Figure 2. B6 EpiLCs are primed toward neuroectoderm lineage.

• A–D
  Example expression patterns for select genes identified by applying a general linear model (glm) including state, genotype, and interaction terms. Dots represent individual biological replicates (N = 3); lines highlight changes in mean values for replicates between each state (log₂FC > 1 and FDR < 0.05). (A) State‐dependent expression is exemplified by Nanog, which showed no difference between strains. (B) Expression of Zfp277 exemplifies strain dependence being consistently higher in B6. (C, D) A significant genotype x state (GXS) interaction was identified for Nr5a2 (C, a marker for pluripotency) and Sox1 (D, a marker for neuronal differentiation).
• E
  Heatmap of transcript abundances for individual genes (rows) representing 12 expression modules detected by EBseqHMM filtered for genes with a significant GXS glm interaction. Genes with observed functional similarity within modules are highlighted. Nr5a2, Lifr, and other pluripotency genes shared the same expression path (m4) that decreases more significantly in B6, retained expression in D2, when ESCs are differentiated to EpiLCs.
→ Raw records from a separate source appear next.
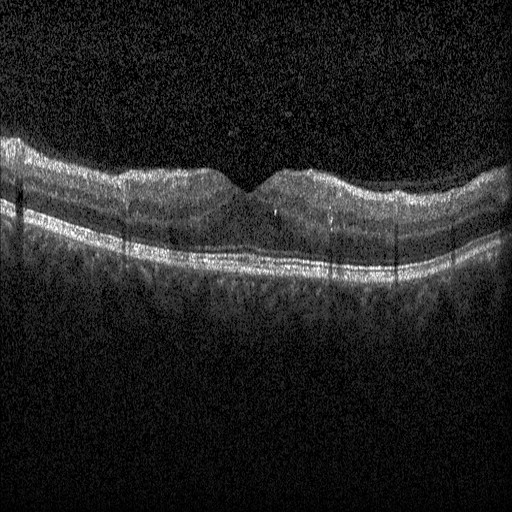 Centered on the fovea; optical coherence tomography B-scan. OCT finding: diabetic macular edema (DME).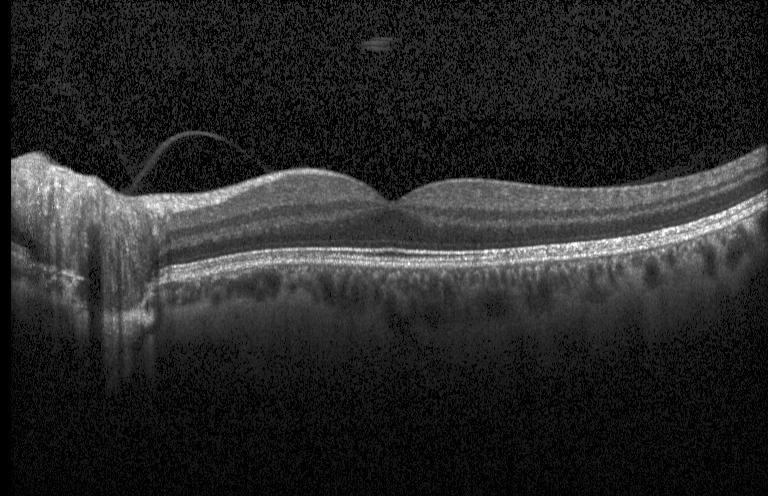

Retinal OCT cross-section showing no choroidal neovascularization, diabetic macular edema, or drusen.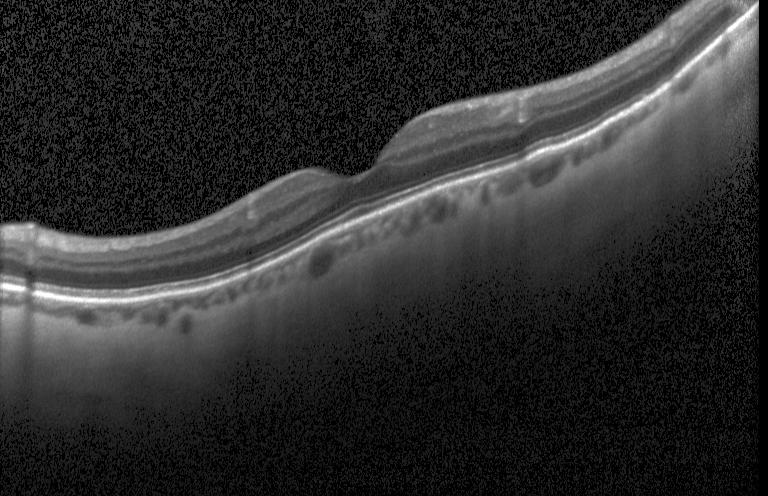 Optical coherence tomography scan. Spectral-domain optical coherence tomography.
Diagnosis: neither choroidal neovascularization, diabetic macular edema, nor drusen.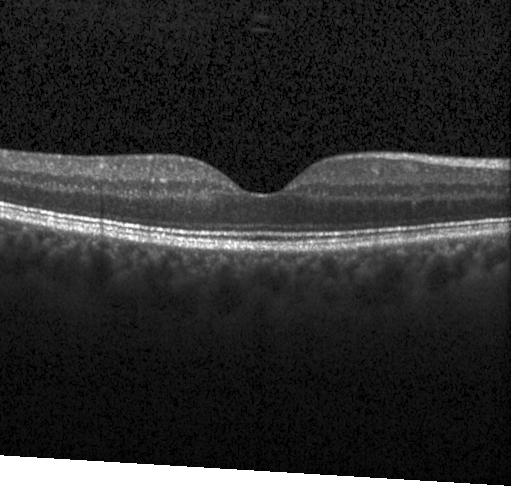
OCT B-scan showing neither CNV, DME, nor drusen.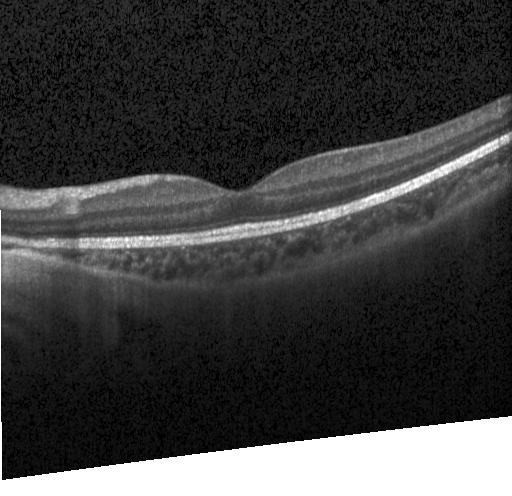

OCT B-scan showing no CNV, no DME, and no drusen.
Sox1, Pax6, and other neurogenesis genes shared an expression path (m5) that is significantly upregulated in B6 EpiLCs. Gstp2, Smarcd3, and other cell cycle regulation genes shared an expression path (m9) that is significantly upregulated in B6 ESCs.
• F
  Gene ontology (GO) enrichment of biological processes (FDR‐adjusted P‐value < 0.05) identified for 9 out of 12 expression modules (m1‐9). Each column represents a GO term. Highlighted terms are indicated to the right. GO terms associated with proliferation (m4), neurogenesis (m5), and cell cycle regulation (m9) indicate genetic control of exit from pluripotency and early lineage priming.
• G–I
  Summarized differential module behavior between B6 and D2 (3 biological replicates) upon transition from ESCs to EpiLCs represented by PC1 of transcript abundance for all genes within each module. (G) D2 retained proliferation in EpiLCs. (H) Upregulation of neurogenesis in B6 EpiLCs. (I) Increased regulation of cell cycle M phase in B6 ESCs.